If sound passes through material, vibration is produced. So are electromagnetic waves produced too?

A sound wave passing through a medium (e.g. air) indeed displaces molecules by a distance of a few nanometers. It seems reasonable that it should also displace the atoms, and thus electrons and protons in the process, which are charged particles and should radiate by Larmor's equation when undergoing acceleration.

Let us assume the sound frequency is on the order of kHz (which is in our audible range). Then molecules are accelerated by

$$a \approx \left(10^3\, \mathrm{Hz}\right)^2\times \left(10^{-9}\, \mathrm{m}\right) \approx 10^{-3}\, \mathrm{m/s}^2 $$

Then the predicted power of the radiation produced by Larmor's equation is ridiculously small $$P = \frac{2}{3}\frac{q^2 a^3}{c^3} \sim 10^{-73}\, \mathrm{W} $$ Even if one multiplies this by the number of molecules of air in a $\mathrm{m}^3$, $N\approx 10^{25}$, this would never be detectable. Therefore, this effect may well exist, but it is absolutely negligible in all respects.

N.b.
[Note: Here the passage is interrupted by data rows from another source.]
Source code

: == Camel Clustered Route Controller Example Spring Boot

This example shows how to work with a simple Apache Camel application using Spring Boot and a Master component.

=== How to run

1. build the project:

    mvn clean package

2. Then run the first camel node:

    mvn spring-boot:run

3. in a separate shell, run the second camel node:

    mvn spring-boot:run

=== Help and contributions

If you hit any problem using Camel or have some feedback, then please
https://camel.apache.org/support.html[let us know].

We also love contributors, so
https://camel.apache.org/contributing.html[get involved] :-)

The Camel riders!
My answer focused on direct effects of the acceleration of air molecules due to a sound wave. As other answers mention correctly, there are interesting secondary effects of (especially large-amplitude) sound waves involving EM radiation. Among these are sonoluminescence and heating of the air by sound dissipation leading to increased thermal radiation.


If it passes through a piezoelectric material, it may generate a measurable voltage and current, some fraction of which will be radiated. For most materials, however, there won't be a detectable effect.


Physically vibrating atoms with a sound wave will technically accelerate the charges, but the radiation emitted will be very weak. However secondary effects from the sound wave are a different matter.

Indeed, sound waves in water can create light. This is called sonoluminescence. In the lab it's done with ultrasound passed through cavitation bubbles. It also happens naturally, with the pressure waves created by the rapid motion of the mantis shrimp's claw.

The exact mechanism is as yet unknown. One hypothesis is that the physical shock from the sound wave ionizes the particles of dissolved gases, which recombine and emit light.